Full disclosure, I work at Foxglove right now. Before joining, I spent over seve...

Lazaruscv · 2025-10-03T18:27:46 1759516066

This is super insightful, thank you for laying it out so clearly. Your point about the error surfacing way after it first occurred is exactly the sort of issue we’re interested in tackling. Foxglove is doing a great job with visualization and aggregation; what we’re thinking is more of a complementary diagnostic layer that:

• Correlates syslogs with mcap/bag file anomalies automatically

• Flags when a hardware failure might have begun (not just when it manifests)

• Surfaces probable root causes instead of leaving teams to manually chase timestamps

From your experience across 50+ clients, which do you think is the bigger timesink: data triage across multiple logs/files or interpreting what the signals actually mean once you’ve found them?

msadowski · 2025-10-03T18:52:12 1759517532

In my case, it’s definitely the data triage. Once I see the signal, I usually have ideas on what’s happening but I’ve been doing this for 11 years.

Maybe there could be value in signal interpretation for purely software engineers but I reckon it would be hard for such team to build robots.

Lazaruscv · 2025-10-03T19:05:14 1759518314

Our current thinking is to focus heavily on automating triage across syslogs and bag/mcap files, since that’s where the hours really get burned, even for experienced folks. For interpretation, we see it more as an assistive layer (e.g., surfacing “likely causes” or linking to past incidents), rather than trying to replace domain expertise.

Do you think there are specific triage workflows where even a small automation (say, correlating error timestamps across syslog and bag files) would save meaningful time?

msadowski · 2025-10-04T05:34:18 1759556058

One thing that comes to mind is checking the timestamps across sensors and other topics.

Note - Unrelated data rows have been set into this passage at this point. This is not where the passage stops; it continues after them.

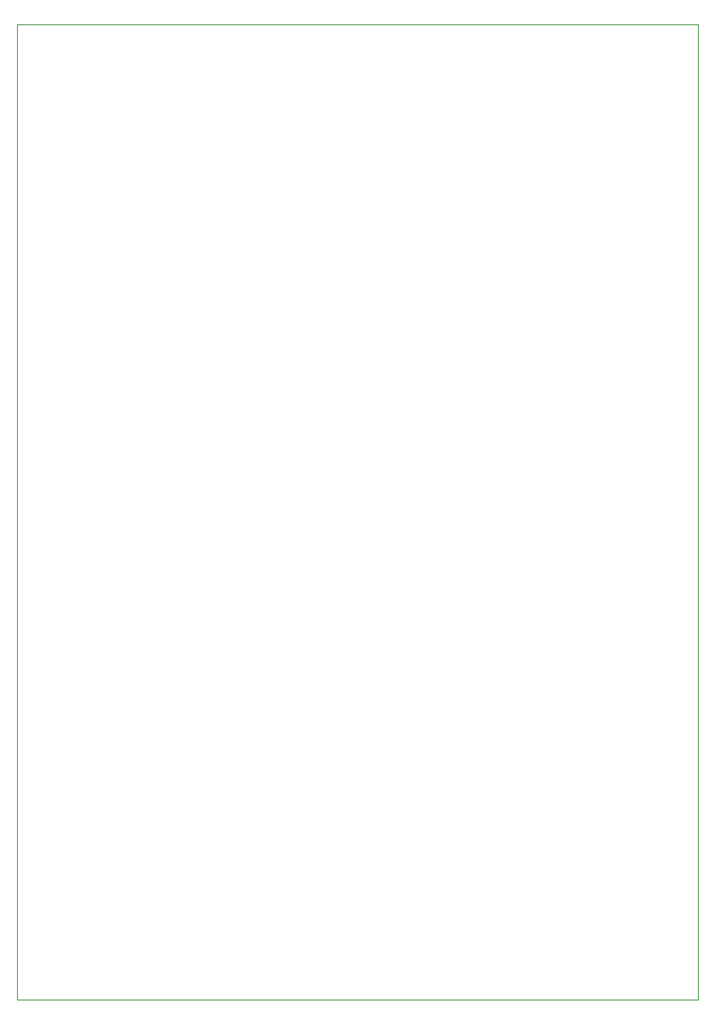
<source format=gbr>
%TF.GenerationSoftware,Altium Limited,Altium Designer,25.2.1 (25)*%
G04 Layer_Color=0*
%FSLAX45Y45*%
%MOMM*%
%TF.SameCoordinates,263333B9-CEA0-44AE-B74E-27EC067FB1C6*%
%TF.FilePolarity,Positive*%
%TF.FileFunction,Profile,NP*%
%TF.Part,Single*%
G01*
G75*
%TA.AperFunction,Profile*%
%ADD43C,0.02540*%
D43*
X63500D02*
X7162800D01*
Y10160000D01*
X63500D01*
Y0D01*
%TF.MD5,2094beeb32a01720f7f593c561547c17*%
M02*

</source>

Two cases come to mind:

* I was setting up Ouster lidar to use gos time, don’t remember the details now but it was reporting the time ~32 seconds in the past (probably some leap seconds setting?)

* I had a ROS node misbehaving in some weird ways - it turned out there was a service call to insert something into db and for some reason the db started taking 5+ minutes to complete which wasn’t really appropriate for a blocking call

I think the timing is one thing that needs to be consistently done right on every platform. The other issues I came across were very application specific.